(Saved data entries)
== Segment start ==

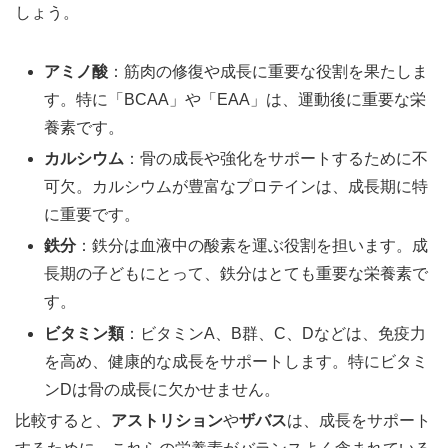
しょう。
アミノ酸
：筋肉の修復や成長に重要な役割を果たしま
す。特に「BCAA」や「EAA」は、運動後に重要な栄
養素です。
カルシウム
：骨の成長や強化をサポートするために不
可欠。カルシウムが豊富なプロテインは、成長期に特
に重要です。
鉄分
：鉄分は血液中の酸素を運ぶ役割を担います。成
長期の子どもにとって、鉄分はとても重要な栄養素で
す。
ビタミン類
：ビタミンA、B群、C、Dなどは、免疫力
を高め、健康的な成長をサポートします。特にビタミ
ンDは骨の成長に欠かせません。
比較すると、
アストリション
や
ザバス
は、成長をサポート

== Segment end ==
== Segment start ==

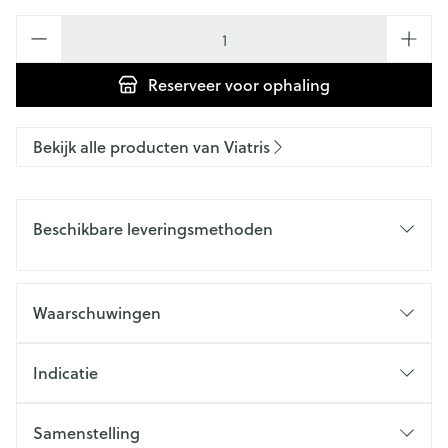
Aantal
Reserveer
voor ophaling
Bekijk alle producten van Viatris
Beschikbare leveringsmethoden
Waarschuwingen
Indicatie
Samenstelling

== Segment end ==

Give back, word for word, only the lines above from the line holding "Bekijk alle producten van Viatris" to the line holding "Samenstelling", both included.

RESULT FOR THIS EXERCISE —
Bekijk alle producten van Viatris
Beschikbare leveringsmethoden
Waarschuwingen
Indicatie
Samenstelling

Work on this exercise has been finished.